What is being asked >> Rewrite every line in the rows below so that "scientific name" becomes "species name" and everything else stays the same. Leave the pictures out.

Records provided >>

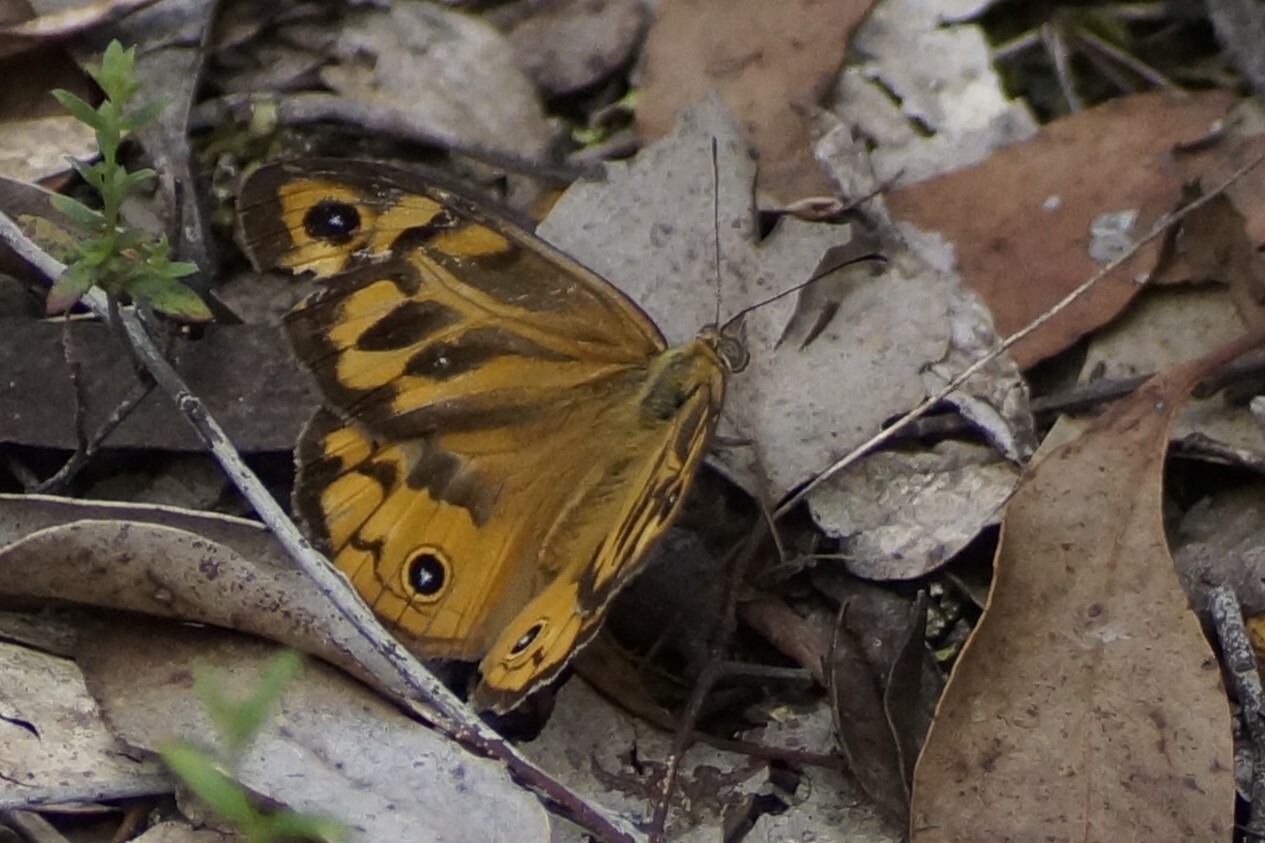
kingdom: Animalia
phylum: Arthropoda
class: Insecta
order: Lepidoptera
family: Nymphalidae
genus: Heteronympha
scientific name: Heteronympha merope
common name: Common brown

Solution to this problem >>
kingdom: Animalia
phylum: Arthropoda
class: Insecta
order: Lepidoptera
family: Nymphalidae
genus: Heteronympha
species name: Heteronympha merope
common name: Common brown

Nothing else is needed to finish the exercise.